▶ _DIRECTIVE_
All of the data that follows should be written out exactly.

### MATERIAL TO PROCESS

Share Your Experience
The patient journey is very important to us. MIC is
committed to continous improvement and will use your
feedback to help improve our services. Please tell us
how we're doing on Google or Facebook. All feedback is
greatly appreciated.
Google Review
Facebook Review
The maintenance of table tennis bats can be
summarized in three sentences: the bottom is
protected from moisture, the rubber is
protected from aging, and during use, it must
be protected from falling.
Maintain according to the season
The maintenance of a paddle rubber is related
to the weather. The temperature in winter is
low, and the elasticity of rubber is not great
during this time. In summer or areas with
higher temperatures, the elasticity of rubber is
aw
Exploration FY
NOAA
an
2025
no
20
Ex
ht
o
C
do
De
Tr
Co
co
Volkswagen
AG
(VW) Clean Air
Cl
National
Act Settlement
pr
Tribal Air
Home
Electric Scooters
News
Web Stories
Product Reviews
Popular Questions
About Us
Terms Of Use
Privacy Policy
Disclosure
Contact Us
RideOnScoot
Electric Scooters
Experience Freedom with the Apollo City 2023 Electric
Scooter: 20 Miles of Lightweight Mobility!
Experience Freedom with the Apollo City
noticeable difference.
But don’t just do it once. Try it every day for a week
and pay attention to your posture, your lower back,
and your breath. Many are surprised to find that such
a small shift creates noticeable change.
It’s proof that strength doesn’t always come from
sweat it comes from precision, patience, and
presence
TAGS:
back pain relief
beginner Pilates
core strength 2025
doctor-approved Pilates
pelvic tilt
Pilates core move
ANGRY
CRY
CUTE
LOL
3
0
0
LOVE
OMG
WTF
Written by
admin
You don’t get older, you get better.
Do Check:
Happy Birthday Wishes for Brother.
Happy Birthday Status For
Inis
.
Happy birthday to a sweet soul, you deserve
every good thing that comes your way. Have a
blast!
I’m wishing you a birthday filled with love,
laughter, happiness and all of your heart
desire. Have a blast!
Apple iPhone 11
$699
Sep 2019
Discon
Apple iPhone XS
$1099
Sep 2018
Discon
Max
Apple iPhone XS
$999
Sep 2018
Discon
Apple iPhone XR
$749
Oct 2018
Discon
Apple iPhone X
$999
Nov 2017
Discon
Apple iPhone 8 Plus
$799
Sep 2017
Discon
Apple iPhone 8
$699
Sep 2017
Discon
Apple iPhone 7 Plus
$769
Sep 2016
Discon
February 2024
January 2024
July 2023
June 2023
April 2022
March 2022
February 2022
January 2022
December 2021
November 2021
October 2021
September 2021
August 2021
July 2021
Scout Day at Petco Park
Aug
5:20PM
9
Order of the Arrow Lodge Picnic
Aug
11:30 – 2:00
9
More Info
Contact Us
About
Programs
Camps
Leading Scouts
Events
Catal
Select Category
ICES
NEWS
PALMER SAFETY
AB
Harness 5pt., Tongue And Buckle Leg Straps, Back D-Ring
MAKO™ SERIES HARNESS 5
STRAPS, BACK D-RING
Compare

######

▶ _EXPECTED ANSWER_
Share Your Experience
The patient journey is very important to us. MIC is
committed to continous improvement and will use your
feedback to help improve our services. Please tell us
how we're doing on Google or Facebook. All feedback is
greatly appreciated.
Google Review
Facebook Review
The maintenance of table tennis bats can be
summarized in three sentences: the bottom is
protected from moisture, the rubber is
protected from aging, and during use, it must
be protected from falling.
Maintain according to the season
The maintenance of a paddle rubber is related
to the weather. The temperature in winter is
low, and the elasticity of rubber is not great
during this time. In summer or areas with
higher temperatures, the elasticity of rubber is
aw
Exploration FY
NOAA
an
2025
no
20
Ex
ht
o
C
do
De
Tr
Co
co
Volkswagen
AG
(VW) Clean Air
Cl
National
Act Settlement
pr
Tribal Air
Home
Electric Scooters
News
Web Stories
Product Reviews
Popular Questions
About Us
Terms Of Use
Privacy Policy
Disclosure
Contact Us
RideOnScoot
Electric Scooters
Experience Freedom with the Apollo City 2023 Electric
Scooter: 20 Miles of Lightweight Mobility!
Experience Freedom with the Apollo City
noticeable difference.
But don’t just do it once. Try it every day for a week
and pay attention to your posture, your lower back,
and your breath. Many are surprised to find that such
a small shift creates noticeable change.
It’s proof that strength doesn’t always come from
sweat it comes from precision, patience, and
presence
TAGS:
back pain relief
beginner Pilates
core strength 2025
doctor-approved Pilates
pelvic tilt
Pilates core move
ANGRY
CRY
CUTE
LOL
3
0
0
LOVE
OMG
WTF
Written by
admin
You don’t get older, you get better.
Do Check:
Happy Birthday Wishes for Brother.
Happy Birthday Status For
Inis
.
Happy birthday to a sweet soul, you deserve
every good thing that comes your way. Have a
blast!
I’m wishing you a birthday filled with love,
laughter, happiness and all of your heart
desire. Have a blast!
Apple iPhone 11
$699
Sep 2019
Discon
Apple iPhone XS
$1099
Sep 2018
Discon
Max
Apple iPhone XS
$999
Sep 2018
Discon
Apple iPhone XR
$749
Oct 2018
Discon
Apple iPhone X
$999
Nov 2017
Discon
Apple iPhone 8 Plus
$799
Sep 2017
Discon
Apple iPhone 8
$699
Sep 2017
Discon
Apple iPhone 7 Plus
$769
Sep 2016
Discon
February 2024
January 2024
July 2023
June 2023
April 2022
March 2022
February 2022
January 2022
December 2021
November 2021
October 2021
September 2021
August 2021
July 2021
Scout Day at Petco Park
Aug
5:20PM
9
Order of the Arrow Lodge Picnic
Aug
11:30 – 2:00
9
More Info
Contact Us
About
Programs
Camps
Leading Scouts
Events
Catal
Select Category
ICES
NEWS
PALMER SAFETY
AB
Harness 5pt., Tongue And Buckle Leg Straps, Back D-Ring
MAKO™ SERIES HARNESS 5
STRAPS, BACK D-RING
Compare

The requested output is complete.